Anschließend wanderten wir zur über dem Ganzen
thronenden „Ermitage San Telmo“. Hier gabs weitere spektakuläre Ansichten.
Hier
ließ ich Helga sitzen. Natürlich in Absprache mit ihr. Auf schmalen Felspfaden wanderte
ich zu einem Ausblickspunkt. Ein schöner Ausblick jagte den nächsten. Diese
baskische Atlantikküste hat so einiges zu bieten.
Unglaublich. Zurück in der
Stadt nahmen wir in einem Cafe unsere Belohnung.

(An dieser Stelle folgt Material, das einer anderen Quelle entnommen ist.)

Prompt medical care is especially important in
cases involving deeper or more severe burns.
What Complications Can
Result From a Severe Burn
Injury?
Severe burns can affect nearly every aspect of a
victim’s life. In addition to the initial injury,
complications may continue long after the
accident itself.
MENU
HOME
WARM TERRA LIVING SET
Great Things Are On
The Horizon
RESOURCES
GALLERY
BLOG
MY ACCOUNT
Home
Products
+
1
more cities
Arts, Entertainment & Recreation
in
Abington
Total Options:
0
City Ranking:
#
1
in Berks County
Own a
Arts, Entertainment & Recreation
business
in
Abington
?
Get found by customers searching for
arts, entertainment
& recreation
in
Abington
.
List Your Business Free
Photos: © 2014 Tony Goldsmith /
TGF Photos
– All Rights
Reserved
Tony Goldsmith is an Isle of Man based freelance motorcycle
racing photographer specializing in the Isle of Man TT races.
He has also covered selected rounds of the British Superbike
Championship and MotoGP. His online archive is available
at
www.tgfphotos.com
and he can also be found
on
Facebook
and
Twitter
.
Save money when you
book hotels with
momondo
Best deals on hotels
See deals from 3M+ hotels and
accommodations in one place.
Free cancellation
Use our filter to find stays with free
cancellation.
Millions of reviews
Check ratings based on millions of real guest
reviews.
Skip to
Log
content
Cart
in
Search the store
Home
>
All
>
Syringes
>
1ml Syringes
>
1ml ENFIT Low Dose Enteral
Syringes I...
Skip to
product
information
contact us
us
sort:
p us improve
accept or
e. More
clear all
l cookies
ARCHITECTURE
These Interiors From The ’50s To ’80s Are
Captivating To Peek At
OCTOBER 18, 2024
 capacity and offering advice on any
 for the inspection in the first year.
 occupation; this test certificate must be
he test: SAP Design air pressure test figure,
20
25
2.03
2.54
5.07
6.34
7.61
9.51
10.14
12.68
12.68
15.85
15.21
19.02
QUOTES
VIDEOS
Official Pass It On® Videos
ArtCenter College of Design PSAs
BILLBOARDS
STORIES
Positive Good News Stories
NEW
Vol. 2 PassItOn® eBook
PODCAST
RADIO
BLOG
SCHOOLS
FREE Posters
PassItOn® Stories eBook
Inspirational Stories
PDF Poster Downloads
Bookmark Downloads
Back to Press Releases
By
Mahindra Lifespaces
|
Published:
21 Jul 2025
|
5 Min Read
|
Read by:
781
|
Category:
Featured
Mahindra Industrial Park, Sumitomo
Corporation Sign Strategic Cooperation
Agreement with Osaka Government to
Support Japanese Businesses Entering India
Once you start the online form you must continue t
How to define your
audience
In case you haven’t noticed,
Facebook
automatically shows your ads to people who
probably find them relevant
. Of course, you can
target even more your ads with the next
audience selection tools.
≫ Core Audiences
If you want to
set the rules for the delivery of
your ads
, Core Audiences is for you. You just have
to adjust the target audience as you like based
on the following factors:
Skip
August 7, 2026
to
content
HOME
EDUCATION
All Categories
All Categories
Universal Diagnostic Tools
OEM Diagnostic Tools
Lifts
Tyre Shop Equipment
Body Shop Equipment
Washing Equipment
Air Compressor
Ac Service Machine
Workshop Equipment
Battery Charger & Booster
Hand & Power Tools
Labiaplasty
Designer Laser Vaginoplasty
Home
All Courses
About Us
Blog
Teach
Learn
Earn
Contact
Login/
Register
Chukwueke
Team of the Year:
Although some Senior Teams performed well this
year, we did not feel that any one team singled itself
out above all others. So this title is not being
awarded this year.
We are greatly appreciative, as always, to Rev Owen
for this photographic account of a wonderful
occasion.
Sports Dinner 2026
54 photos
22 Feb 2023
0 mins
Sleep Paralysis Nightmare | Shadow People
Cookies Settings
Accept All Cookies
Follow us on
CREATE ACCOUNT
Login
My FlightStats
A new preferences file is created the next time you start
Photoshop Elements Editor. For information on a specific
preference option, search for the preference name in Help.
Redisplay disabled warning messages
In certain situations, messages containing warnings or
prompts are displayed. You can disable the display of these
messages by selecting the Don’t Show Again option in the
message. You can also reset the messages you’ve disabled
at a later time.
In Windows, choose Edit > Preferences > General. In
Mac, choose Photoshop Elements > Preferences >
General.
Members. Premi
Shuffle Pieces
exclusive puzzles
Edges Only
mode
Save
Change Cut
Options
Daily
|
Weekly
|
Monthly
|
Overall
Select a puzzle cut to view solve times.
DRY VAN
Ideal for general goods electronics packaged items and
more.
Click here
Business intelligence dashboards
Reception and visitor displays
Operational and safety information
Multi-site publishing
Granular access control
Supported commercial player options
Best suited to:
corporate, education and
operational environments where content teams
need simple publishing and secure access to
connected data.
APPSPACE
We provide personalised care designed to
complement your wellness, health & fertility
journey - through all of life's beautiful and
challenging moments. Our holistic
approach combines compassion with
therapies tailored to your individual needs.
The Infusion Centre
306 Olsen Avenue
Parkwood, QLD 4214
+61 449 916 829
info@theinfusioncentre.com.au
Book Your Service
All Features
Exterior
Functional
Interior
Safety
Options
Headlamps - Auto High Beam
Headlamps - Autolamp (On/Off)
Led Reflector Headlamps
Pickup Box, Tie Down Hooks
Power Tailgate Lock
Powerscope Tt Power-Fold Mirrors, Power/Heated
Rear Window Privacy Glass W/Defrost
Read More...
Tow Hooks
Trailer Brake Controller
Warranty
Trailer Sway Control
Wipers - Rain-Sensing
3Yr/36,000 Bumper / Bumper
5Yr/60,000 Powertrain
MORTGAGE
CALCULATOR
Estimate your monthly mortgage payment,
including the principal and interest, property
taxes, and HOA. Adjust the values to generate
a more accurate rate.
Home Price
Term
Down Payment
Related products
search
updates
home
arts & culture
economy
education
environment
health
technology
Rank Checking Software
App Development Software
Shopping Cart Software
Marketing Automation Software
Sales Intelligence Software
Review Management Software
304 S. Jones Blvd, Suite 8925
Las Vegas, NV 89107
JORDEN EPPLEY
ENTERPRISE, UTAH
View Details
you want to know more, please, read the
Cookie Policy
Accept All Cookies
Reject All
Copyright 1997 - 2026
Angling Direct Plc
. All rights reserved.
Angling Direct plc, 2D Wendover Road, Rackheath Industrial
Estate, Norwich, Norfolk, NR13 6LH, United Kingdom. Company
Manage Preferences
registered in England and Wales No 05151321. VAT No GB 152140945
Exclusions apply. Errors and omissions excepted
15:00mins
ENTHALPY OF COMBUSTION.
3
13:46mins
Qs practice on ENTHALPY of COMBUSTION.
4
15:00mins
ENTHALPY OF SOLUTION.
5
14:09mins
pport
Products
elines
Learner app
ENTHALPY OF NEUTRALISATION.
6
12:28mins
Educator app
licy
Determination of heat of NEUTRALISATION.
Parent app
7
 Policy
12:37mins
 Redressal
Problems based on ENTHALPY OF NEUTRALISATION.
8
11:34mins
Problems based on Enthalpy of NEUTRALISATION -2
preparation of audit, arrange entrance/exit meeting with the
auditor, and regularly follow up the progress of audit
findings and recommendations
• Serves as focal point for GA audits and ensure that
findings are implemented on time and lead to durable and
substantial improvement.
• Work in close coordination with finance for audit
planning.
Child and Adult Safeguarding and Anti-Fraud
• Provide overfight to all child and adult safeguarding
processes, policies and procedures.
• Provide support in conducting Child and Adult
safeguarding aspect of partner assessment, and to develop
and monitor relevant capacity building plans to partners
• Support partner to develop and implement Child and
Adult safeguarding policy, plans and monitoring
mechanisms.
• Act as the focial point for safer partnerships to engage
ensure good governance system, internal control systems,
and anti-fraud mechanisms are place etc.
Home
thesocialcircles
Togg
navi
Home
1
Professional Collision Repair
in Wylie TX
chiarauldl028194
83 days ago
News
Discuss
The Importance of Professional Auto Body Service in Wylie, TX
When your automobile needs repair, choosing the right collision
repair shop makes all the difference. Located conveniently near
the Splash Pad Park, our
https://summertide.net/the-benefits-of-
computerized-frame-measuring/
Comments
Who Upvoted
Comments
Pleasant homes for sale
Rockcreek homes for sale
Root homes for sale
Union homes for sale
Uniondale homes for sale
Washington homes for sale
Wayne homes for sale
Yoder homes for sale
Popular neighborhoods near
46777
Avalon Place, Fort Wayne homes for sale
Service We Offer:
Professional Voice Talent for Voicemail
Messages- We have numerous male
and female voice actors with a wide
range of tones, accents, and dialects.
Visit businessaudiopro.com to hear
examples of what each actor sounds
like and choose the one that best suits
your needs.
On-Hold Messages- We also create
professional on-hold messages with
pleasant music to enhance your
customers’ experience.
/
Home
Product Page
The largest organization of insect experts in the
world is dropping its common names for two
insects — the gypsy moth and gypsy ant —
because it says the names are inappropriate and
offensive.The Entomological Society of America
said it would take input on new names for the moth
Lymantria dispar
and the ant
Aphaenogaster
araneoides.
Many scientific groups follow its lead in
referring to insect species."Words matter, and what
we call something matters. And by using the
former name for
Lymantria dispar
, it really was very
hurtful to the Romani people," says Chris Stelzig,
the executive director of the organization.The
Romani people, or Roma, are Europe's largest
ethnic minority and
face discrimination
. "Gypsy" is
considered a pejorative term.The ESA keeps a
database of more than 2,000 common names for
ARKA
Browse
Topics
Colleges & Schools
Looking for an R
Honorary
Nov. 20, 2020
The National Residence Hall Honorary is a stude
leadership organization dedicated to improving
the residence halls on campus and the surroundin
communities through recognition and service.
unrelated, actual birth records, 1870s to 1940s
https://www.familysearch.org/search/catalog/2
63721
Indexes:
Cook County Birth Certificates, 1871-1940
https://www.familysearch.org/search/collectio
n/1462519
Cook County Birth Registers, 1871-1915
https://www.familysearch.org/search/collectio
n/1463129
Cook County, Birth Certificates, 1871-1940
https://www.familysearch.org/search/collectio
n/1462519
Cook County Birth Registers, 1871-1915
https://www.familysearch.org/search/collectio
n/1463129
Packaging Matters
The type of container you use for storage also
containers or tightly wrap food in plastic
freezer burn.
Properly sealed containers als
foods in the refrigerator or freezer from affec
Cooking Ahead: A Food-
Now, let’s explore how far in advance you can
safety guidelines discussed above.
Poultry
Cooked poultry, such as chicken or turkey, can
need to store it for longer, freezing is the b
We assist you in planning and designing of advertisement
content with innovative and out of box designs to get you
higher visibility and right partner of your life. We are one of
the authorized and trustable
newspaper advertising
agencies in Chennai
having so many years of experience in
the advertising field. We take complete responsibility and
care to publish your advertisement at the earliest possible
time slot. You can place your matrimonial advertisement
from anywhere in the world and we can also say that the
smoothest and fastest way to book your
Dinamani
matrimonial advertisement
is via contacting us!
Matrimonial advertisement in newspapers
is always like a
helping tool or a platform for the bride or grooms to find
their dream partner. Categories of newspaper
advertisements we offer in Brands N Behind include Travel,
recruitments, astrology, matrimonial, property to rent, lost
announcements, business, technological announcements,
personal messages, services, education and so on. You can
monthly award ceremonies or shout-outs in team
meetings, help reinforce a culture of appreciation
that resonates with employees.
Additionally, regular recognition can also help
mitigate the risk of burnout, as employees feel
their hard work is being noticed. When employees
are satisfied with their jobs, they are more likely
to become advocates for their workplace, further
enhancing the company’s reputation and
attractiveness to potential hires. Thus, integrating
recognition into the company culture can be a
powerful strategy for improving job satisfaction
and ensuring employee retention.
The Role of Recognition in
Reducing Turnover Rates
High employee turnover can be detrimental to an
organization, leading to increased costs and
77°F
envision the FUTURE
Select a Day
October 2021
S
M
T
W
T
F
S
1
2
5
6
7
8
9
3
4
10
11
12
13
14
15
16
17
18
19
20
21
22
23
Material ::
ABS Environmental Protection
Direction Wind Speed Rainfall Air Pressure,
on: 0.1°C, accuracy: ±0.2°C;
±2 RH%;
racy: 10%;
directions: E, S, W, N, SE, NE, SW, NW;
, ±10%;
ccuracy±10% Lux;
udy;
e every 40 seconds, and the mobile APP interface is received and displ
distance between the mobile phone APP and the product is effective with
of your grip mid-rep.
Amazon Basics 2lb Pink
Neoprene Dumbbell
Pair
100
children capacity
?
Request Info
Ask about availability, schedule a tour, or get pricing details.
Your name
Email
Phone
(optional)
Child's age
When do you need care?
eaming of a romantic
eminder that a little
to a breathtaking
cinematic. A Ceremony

Danach besuchten wir noch die
mächtige Kirche „San Pedro“ Unglaublich viele Menschen waren in der Stadt
unterwegs. Alle Kneipen waren voll und die meisten tranken Wein oder Bier.
Auf
jeden Fall war gute Laune spürbar. Ein Gesangsverein sang zur Unterhaltung
Lieder und viele Jugendliche in roten Shirts wartete auf ihren Einsatz.
Auf
welchen fanden wir leider nicht heraus. Zurück am Bus mussten wir feststellen, dass
unsere Straße zurück wegen des Triathlons gesperrt war und wir über einen
kleinen Umweg zurück an den Campingplatz fahren mussten. Auf jeden Fall blieb
der Ausflug regenfrei.
Und das war prima. Gegen Abend machte ich noch einen
kleinen Spaziergang zu einem ehemaligen Mineralienabbauort und genoss nochmal
die tosenden Wellen des Atlantiks. Wieder hatten wir einen sehr erlebnisreichen
Tag verbracht. Und das doch etwas unerwartet. So, jetzt fängst zu regnen an.
Nichts wie ab in den Bus! So langsam weiß ich weshalb hier alles so grün ist.